The sacrificed amount counts towards your employer's compulsory super contribution obligations.

If your salary sacrificed super contribution is over the super guarantee amount your employer is required to pay (for 2016–17 it is 9.50% of your ordinary time earnings), your employer is not required under super guarantee legislation to pay an additional amount on top.

When making planning decisions about your employer contributions, it is also important to consider when these contributions are received by your super fund.

Contributions don't count when the payment is sent, only once the payment is received by your fund.

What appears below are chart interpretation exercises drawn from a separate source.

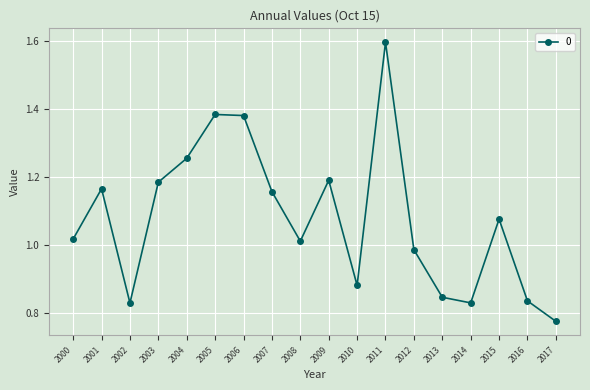

What is the difference between the second highest and minimum values?

0.6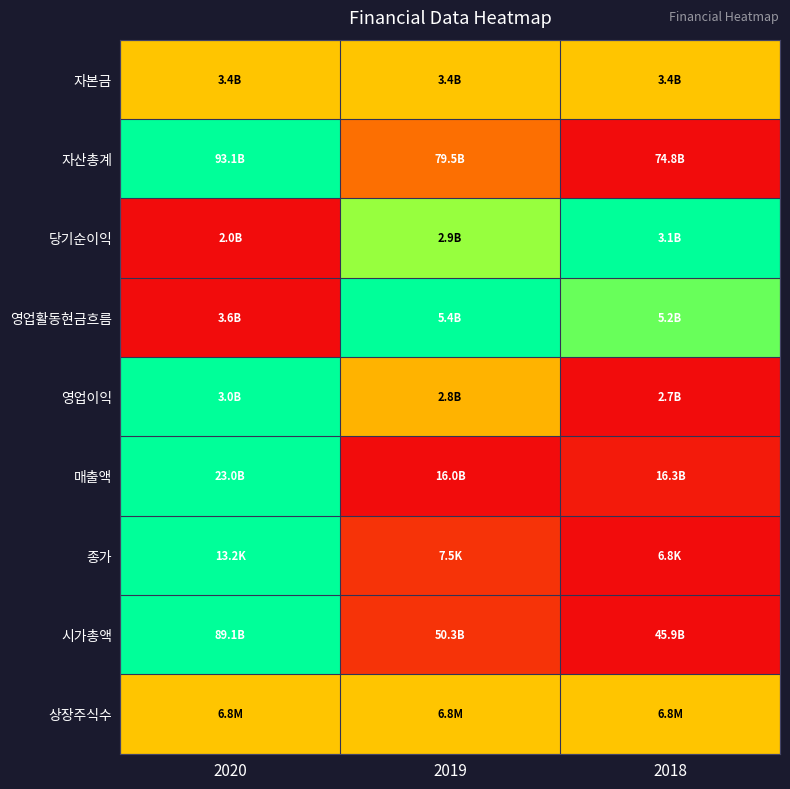

What is the total value across all series at 2018?

2.9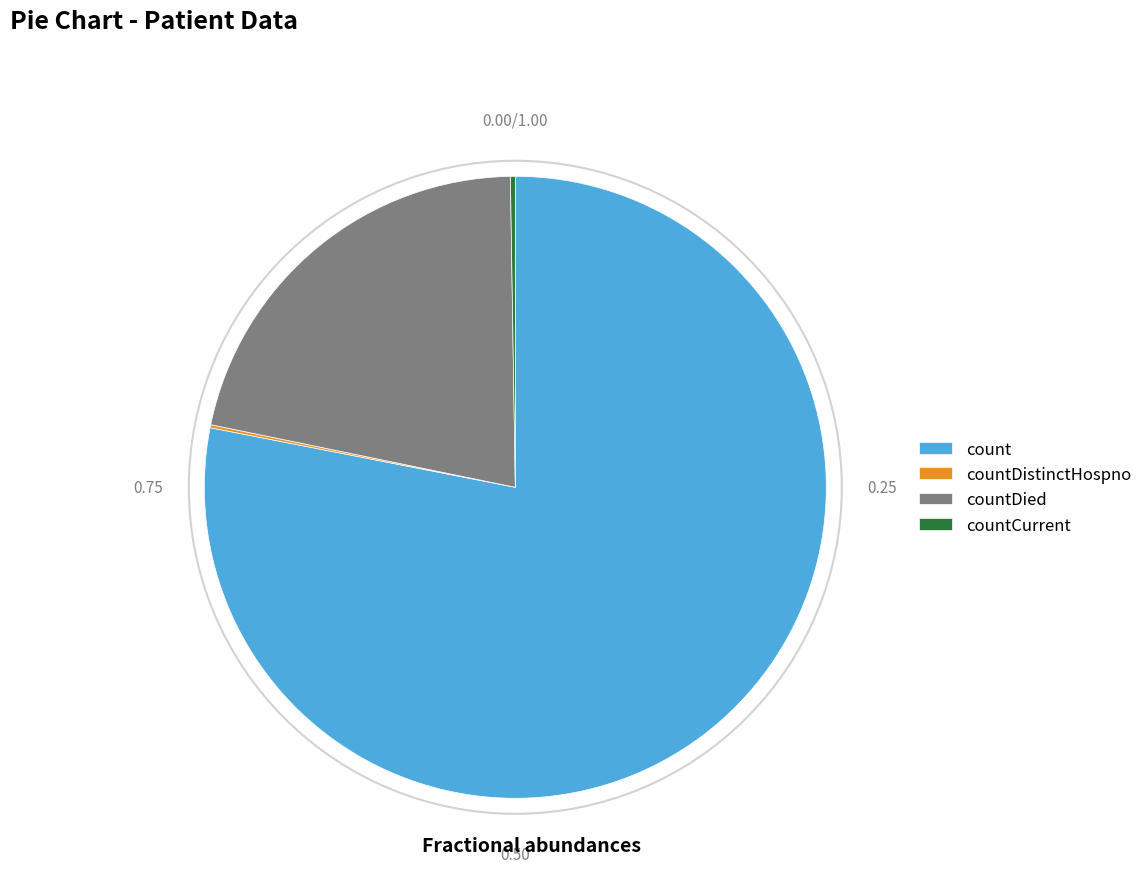

Does any single category account for the majority?

Yes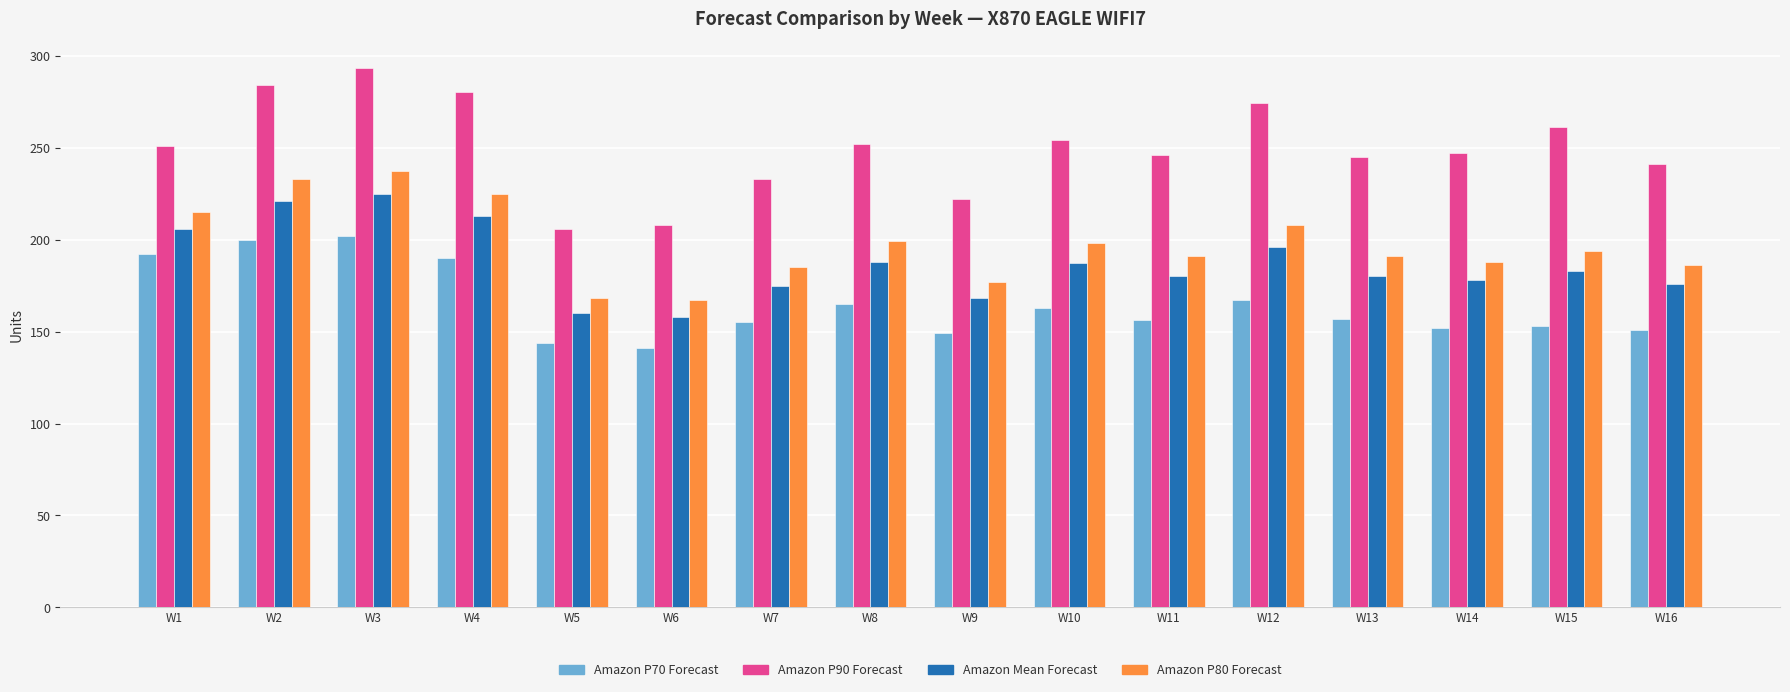

How many bars are there in each group?

4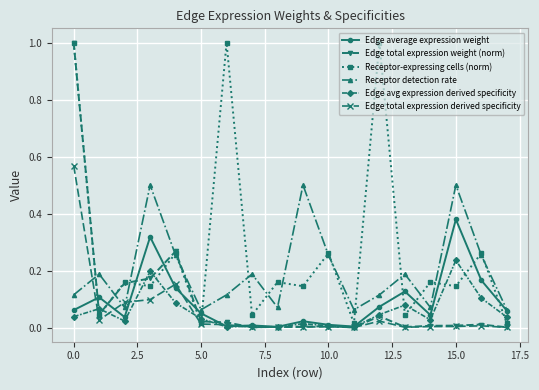

True or false: Receptor detection rate has more than 1 interior local peaks.

True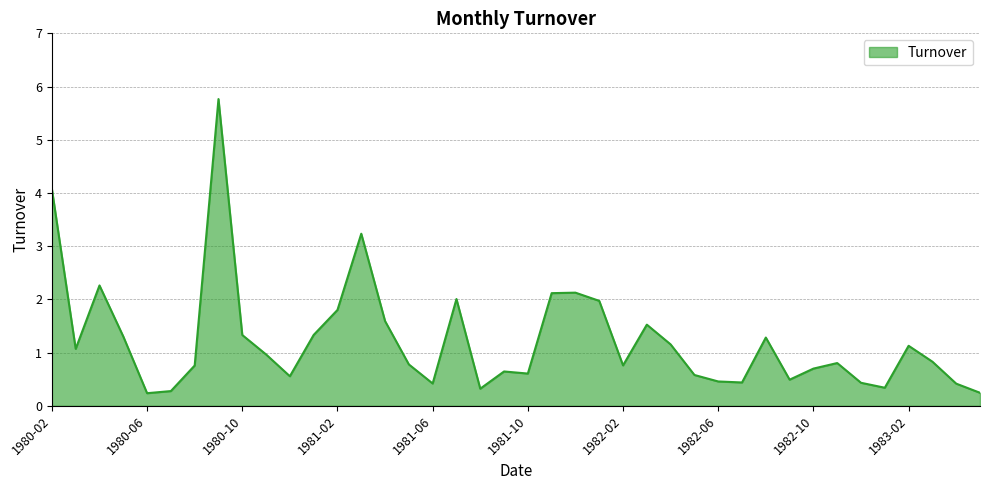

What is the greatest value displayed?

5.8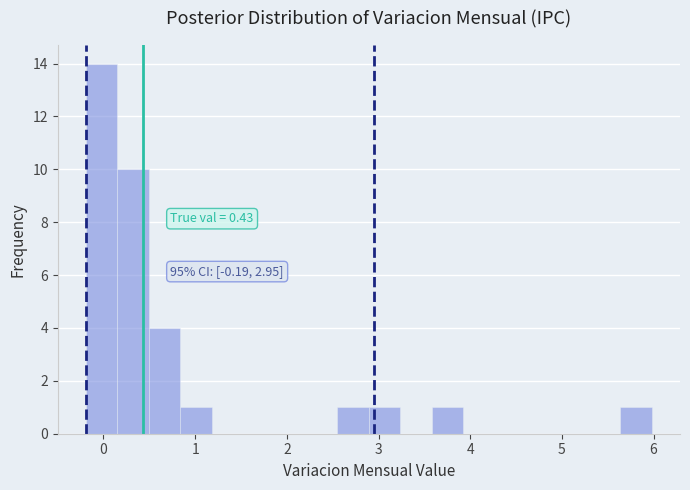

Around what value on the x-axis is the tallest bar? Give the approximate position of its centre, as read against the axis.

0.0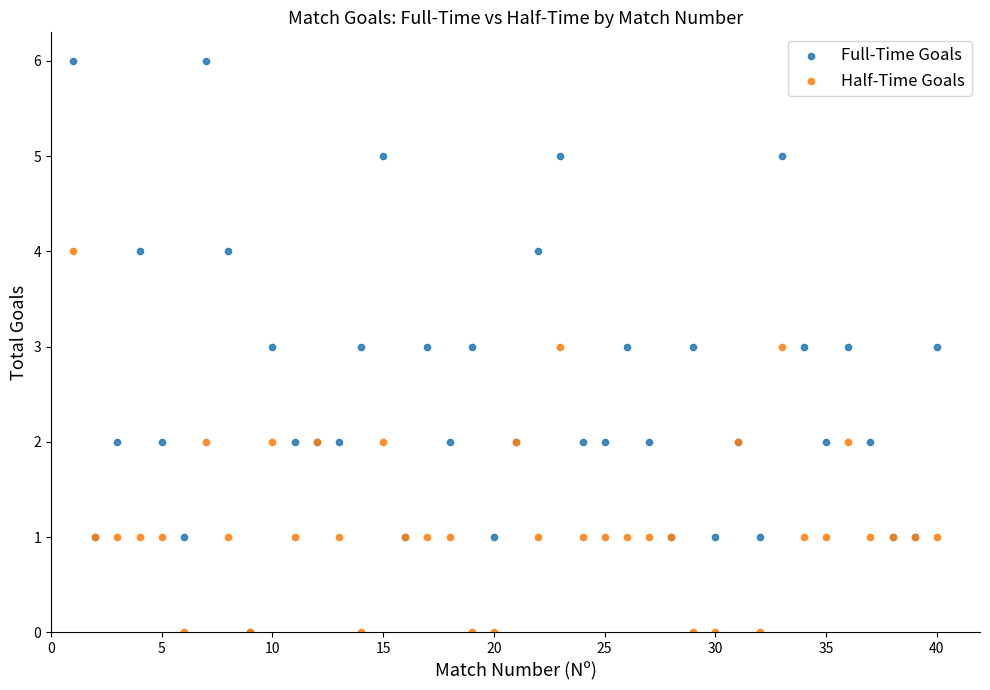

What are all the series names shown in the legend?

Full-Time Goals, Half-Time Goals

Make sure your fund receives all your contributions by 30 June.

Timing of contributions

Your employer is entitled to make super guarantee contributions for the quarter ending on 30 June by 28 July (the next financial year).

It's up to you to keep track of contributions you, your employer, or others make on your behalf to your super account.

Keeping track of the amount of contributions and when they were received by your super fund is important – it can help you avoid going over contributions caps and paying extra tax.

Example: Fund receives cheque in next financial year

Suzette salary sacrifices $100 a fortnight. Her employer puts aside the amount each pay, then pays the amount, along with their super guarantee obligations, on the last day of the quarter by posting a cheque to the super fund.

It generally takes between one and two working days for the super fund to receive the cheque. As a result, although the amounts deducted from Suzette’s salary between 1 April and 30 June are sent on 30 June, the contribution is not received by the super fund until the next financial year.

This contribution will count towards Suzette's concessional contributions cap for the following year.

Tips to avoid exceeding the concessional contributions cap

The following suggestions may help you keep your super contributions below the concessional contributions cap and prevent you having to pay additional tax.

  • Be aware what your concessional contribution cap is.
  • Keep track of the amount of contributions you, your employer or others make on your behalf.
  • Check when your employer pays the contributions and when they were received by your super fund – contributions count towards a cap in the year your super fund receives them.
  • If you have more than one job or pay money into more than one super fund, include all of them when working out your annual contributions.
  • Remember: compulsory employer contributions are included as part of your concessional contributions.
  • If you think you may go over the concessional contributions cap in the current financial year

Ø Stop or reduce any pre-tax voluntary contributions to your super – however, your employer can't change compulsory super guarantee amounts or amounts paid under a contract or industrial agreement

Ø Delay making any personal super contributions you intend to claim as a deduction in your tax return.

     Check if your employer pays costs, such as super administration

     fees and insurance premiums on your behalf to your fund – these

     count towards your concessional contributions cap.

If you are eligible to claim an income tax deduction for your personal super contributions, only the amount the ATO allow as a deduction will count towards your concessional contributions cap.